## Supplied text
********************

What are some of the experiences you’ve had that have helped shape your vision?

I guess I would have to say that coming within a hair’s breadth of flunking out of second grade is right up near the top of the list. In my second year of grammar school I flunked 13 out of 15 grades—only managing to pass recess and manners. Actually, the grades were appropriate for me—as far as I could tell, everything was a game, and I had no reason to treat people with anything other than friendly interest and polite respect. I still value that worldview and believe that it represents a suitable goal in many circumstances. For example, I still think that work should be a source of pleasure and the workplace a center of polite egalitarian cooperation.

What do you do in your spare time?

My favorite pastimes are learning and creating. Right now I’m learning to read music and play clarinet. I’m also working on my fourth patent, an article for HBR, and (if I’m really lucky) will manage to get my shop cleaned up before I become too senile to recognize the difference between a hammer and a hamster.

What is your number one philosophy that you try to teach all of your clients?

I run a company that is dedicated to one central idea: Our goal is to make the world better while we generate profit for both our clients and ourselves. (Note that this is similar to, but very different from, having generation of profit as the primary goal.) What’s the connection between the betterment of society and workplace assessments? A good assessment makes society better by improving working conditions and profit simultaneously. If it doesn’t do both, we’re not interested, and we routinely turn down contract offers that don’t hold out the promise of letting us do both.

********************

## Exercise instructions
[a] In the interview, what instrument is the speaker learning to play?
[b] Reproduce the part of the interview that begins at the words "What do you" and stops after "of your clients?".
[c] Carry on the interview from the point where it stops.
The rows that follow come from a separate source and are not part of the interview.

********************

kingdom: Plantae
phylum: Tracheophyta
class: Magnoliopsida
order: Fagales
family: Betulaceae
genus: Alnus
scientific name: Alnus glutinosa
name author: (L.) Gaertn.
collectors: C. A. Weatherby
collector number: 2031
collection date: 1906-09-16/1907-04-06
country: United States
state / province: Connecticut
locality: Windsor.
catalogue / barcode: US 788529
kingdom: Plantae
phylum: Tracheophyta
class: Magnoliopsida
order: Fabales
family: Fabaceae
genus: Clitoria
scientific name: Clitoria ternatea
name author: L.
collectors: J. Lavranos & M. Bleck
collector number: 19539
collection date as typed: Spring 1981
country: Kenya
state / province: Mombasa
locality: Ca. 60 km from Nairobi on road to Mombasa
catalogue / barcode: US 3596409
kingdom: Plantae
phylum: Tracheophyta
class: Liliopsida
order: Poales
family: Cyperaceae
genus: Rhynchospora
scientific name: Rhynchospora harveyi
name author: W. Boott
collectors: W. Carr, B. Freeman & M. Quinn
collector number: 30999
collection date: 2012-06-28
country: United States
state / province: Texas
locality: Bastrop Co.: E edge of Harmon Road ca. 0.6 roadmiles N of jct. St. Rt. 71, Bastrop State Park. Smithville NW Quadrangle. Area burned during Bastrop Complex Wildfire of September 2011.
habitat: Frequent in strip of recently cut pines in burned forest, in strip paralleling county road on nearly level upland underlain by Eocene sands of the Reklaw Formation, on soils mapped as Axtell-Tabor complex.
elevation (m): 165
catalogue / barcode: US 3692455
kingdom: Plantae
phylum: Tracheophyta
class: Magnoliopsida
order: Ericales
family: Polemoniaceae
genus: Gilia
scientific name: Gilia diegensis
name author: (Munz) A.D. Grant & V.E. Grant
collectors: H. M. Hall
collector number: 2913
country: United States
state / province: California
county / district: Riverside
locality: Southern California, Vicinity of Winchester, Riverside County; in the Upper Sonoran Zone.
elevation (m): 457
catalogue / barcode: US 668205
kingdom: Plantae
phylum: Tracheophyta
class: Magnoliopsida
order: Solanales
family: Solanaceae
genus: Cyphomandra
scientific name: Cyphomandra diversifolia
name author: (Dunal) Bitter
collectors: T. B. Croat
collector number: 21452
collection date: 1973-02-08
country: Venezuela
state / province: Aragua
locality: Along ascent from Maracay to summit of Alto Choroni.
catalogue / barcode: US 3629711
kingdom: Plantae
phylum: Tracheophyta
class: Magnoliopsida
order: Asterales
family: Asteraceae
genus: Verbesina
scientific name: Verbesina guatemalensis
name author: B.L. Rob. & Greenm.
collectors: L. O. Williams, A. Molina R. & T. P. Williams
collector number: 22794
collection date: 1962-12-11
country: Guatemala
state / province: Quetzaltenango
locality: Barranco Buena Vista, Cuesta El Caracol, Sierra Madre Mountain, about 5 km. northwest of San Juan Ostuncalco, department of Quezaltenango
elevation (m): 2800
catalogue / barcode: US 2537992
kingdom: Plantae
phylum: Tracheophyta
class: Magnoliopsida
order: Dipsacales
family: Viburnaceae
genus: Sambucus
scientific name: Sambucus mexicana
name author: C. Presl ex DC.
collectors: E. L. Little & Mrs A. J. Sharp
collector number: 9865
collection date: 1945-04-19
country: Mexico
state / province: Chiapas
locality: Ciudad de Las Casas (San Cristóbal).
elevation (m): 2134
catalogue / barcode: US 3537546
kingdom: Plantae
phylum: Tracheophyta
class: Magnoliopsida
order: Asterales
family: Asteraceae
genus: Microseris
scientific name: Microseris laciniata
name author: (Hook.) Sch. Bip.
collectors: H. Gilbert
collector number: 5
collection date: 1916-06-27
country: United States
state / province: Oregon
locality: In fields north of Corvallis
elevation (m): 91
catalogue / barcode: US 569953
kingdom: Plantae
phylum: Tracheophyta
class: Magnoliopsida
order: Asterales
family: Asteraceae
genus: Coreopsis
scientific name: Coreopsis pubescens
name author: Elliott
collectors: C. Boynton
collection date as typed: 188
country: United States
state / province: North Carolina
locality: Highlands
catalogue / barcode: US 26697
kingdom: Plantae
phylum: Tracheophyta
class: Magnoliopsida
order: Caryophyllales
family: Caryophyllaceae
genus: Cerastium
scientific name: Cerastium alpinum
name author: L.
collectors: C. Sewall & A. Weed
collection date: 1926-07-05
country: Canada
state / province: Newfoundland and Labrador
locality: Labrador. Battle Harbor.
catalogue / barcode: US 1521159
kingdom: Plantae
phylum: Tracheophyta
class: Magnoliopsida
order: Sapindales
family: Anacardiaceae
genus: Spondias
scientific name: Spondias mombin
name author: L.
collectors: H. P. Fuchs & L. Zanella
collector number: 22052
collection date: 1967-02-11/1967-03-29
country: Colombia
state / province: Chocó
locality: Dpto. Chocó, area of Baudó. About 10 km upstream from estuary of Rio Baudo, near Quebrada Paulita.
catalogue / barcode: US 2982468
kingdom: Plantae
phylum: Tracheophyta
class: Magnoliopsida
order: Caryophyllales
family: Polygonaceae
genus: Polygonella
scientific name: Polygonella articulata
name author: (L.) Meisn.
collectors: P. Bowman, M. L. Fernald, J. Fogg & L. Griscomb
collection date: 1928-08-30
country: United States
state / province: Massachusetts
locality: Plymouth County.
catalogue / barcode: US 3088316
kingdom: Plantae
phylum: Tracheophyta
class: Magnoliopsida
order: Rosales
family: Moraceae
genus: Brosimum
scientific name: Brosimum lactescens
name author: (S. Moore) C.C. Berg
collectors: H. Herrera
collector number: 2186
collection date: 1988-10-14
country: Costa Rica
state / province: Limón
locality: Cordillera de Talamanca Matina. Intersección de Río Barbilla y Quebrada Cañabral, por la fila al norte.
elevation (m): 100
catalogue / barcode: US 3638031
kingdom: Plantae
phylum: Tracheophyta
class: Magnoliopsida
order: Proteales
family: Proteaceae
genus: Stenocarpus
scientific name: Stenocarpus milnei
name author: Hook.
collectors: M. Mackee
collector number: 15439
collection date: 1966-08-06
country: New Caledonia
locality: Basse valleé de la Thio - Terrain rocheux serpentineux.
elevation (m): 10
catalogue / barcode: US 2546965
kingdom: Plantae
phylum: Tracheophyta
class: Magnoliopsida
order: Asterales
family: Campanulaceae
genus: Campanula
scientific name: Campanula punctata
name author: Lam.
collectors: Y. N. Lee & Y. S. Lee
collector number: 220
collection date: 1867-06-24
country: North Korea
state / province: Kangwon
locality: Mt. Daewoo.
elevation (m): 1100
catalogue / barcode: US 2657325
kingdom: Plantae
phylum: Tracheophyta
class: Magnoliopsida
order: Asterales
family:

********************

## Responses to the tasks
[a] The clarinet.

[b]
What do you do in your spare time?

My favorite pastimes are learning and creating. Right now I’m learning to read music and play clarinet. I’m also working on my fourth patent, an article for HBR, and (if I’m really lucky) will manage to get my shop cleaned up before I become too senile to recognize the difference between a hammer and a hamster.

What is your number one philosophy that you try to teach all of your clients?

[c]
Moreover, teaching is a critical component of our work. At my company we teach our clients how to do what we do, so they can take on as much or as little of those responsibilities as they choose. As a result, many of our clients see our invoices decline over time until we finally make ourselves unnecessary, just as any good teacher does. This is, of course, not the conventional business model that most consulting companies follow; however, it has worked well for us and has allowed our company to provide assessment services to more than 3 million employees during the last decade.

Although our approach is unusual in the business world, it is entirely consistent with our social and educational goals—if you were free to choose any teacher in the world, wouldn’t you pick one who had the good sense and humility to educate and serve you only until you could do for yourself what at first you could only do with his or her assistance?